Astronomy and Astrophysics, Volume 510, id.A3
Context. We report on the results of new simulations of near-infrared (NIR) observations of the Sagittarius A* (Sgr A*) counterpart associated with the super-massive black hole at the Galactic Center.
Aims: Our goal is to investigate and understand the physical processes behind the variability associated with the NIR flaring emission from Sgr A*.
Methods: The observations have been carried out using the NACO adaptive optics (AO) instrument at the European Southern Observatory's Very Large Telescope and CIAO NIR camera on the Subaru telescope (13 june 2004; 30 july 2005; 1 june 2006; 15 may 2007; 17 may 2007 and 28 may 2008). We used a model of synchrotron emission from relativistic electrons in the inner parts of an accretion disk. The relativistic simulations have been carried out using the Karas-Yaqoob (KY) ray-tracing code.

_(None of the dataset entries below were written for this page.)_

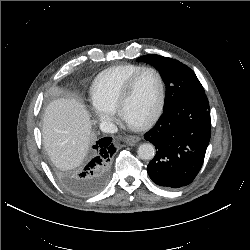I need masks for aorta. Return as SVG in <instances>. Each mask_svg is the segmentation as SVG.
Wrapping results in <instances>:
<instances>
[{
    "label": "aorta",
    "mask_w": 250,
    "mask_h": 250,
    "mask_svg": "<svg viewBox=\"0 0 250 250\" xmlns=\"http://www.w3.org/2000/svg\"><path fill=\"white\" fill-rule=\"evenodd\" d=\"M137 153L142 160H152L155 156V147L151 143H143L138 147Z\"/></svg>",
    "instance_id": "762f6f07"
}]
</instances>
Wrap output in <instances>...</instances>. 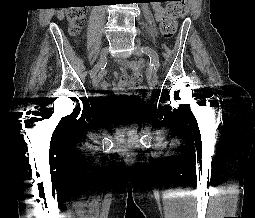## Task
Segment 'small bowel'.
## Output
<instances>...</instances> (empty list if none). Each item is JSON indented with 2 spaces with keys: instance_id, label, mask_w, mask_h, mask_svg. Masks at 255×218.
Masks as SVG:
<instances>
[{
  "instance_id": "c3829d8e",
  "label": "small bowel",
  "mask_w": 255,
  "mask_h": 218,
  "mask_svg": "<svg viewBox=\"0 0 255 218\" xmlns=\"http://www.w3.org/2000/svg\"><path fill=\"white\" fill-rule=\"evenodd\" d=\"M155 12V19L161 21L164 18V9L160 4H155L153 6ZM120 65V73L116 74L117 82L113 83V89L115 91H130L136 87V85L142 80L143 73V62L141 61H127L118 60ZM127 69L132 72L131 76L127 75ZM102 88L106 90L109 84L106 81L102 82ZM101 103H109V97L105 94H101Z\"/></svg>"
}]
</instances>
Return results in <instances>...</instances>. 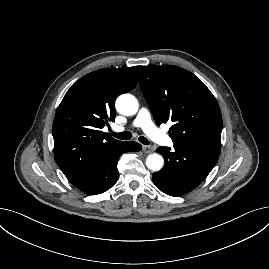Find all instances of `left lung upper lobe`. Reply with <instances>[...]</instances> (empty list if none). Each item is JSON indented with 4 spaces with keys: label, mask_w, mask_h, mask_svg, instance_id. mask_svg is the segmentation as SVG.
<instances>
[{
    "label": "left lung upper lobe",
    "mask_w": 269,
    "mask_h": 269,
    "mask_svg": "<svg viewBox=\"0 0 269 269\" xmlns=\"http://www.w3.org/2000/svg\"><path fill=\"white\" fill-rule=\"evenodd\" d=\"M140 88L156 123L173 122L169 136L174 145L221 148L220 108L194 74L177 66H143Z\"/></svg>",
    "instance_id": "left-lung-upper-lobe-1"
}]
</instances>
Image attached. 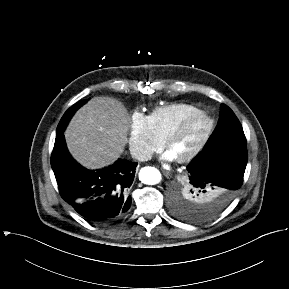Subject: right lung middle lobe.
<instances>
[{
	"instance_id": "1",
	"label": "right lung middle lobe",
	"mask_w": 289,
	"mask_h": 289,
	"mask_svg": "<svg viewBox=\"0 0 289 289\" xmlns=\"http://www.w3.org/2000/svg\"><path fill=\"white\" fill-rule=\"evenodd\" d=\"M88 100H81L79 102H77L76 104H74L72 107H70L65 114L63 115L62 119L60 120V123L57 127L56 130V135L60 134L61 132L64 131L68 121L70 120V118L72 117V115L75 113V111L77 109H79L83 104H85Z\"/></svg>"
}]
</instances>
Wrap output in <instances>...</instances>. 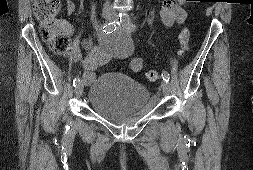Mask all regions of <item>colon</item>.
Instances as JSON below:
<instances>
[{
    "label": "colon",
    "mask_w": 253,
    "mask_h": 170,
    "mask_svg": "<svg viewBox=\"0 0 253 170\" xmlns=\"http://www.w3.org/2000/svg\"><path fill=\"white\" fill-rule=\"evenodd\" d=\"M60 8V0H33V12L39 22L42 39L49 44L55 54L65 55L70 49L71 42L67 33L59 27L56 20ZM190 37V30L183 28L179 36L182 54L188 50ZM146 77L149 81L156 82L160 80V73L150 70L147 72Z\"/></svg>",
    "instance_id": "5ec220e1"
}]
</instances>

Results: We probe the existence of a correlation between the modulations of the observed flux density light curves and changes in polarimetric data. Furthermore, we confirm that the same correlation is also predicted by the hot spot model. Correlations between intensity and polarimetric parameters of the observed light curves as well as a comparison of predicted and observed light curve features through a pattern recognition algorithm result in the detection of a signature of orbiting matter under the influence of strong gravity. This pattern is detected statistically significant against randomly polarized red noise. Expected results from future observations of VLT interferometry like GRAVITY experiment are also discussed.
Conclusions: The observed correlations between flux modulations and changes in linear polarization degree and angle can be a sign that the NIR flares have properties that are not expected from purely random red-noise. We find that the geometric shape of the emission region plays a major role in the predictions of the model. From fully relativistic simulations of a spiral shape emitting region, we conclude that the observed swings of the polarization angle during NIR flares support the idea of compact orbiting spots instead of extended patterns. The effects of gravitational shearing, fast synchrotron cooling of the components and confusion from a variable accretion disk have been taken into account. Simulated centroids of NIR images lead us to the conclusion that a clear observation of the position wander of the center of NIR images with future infrared interferometers will prove the existence of orbiting hot spots in the vicinity of our Galactic super-massive black hole.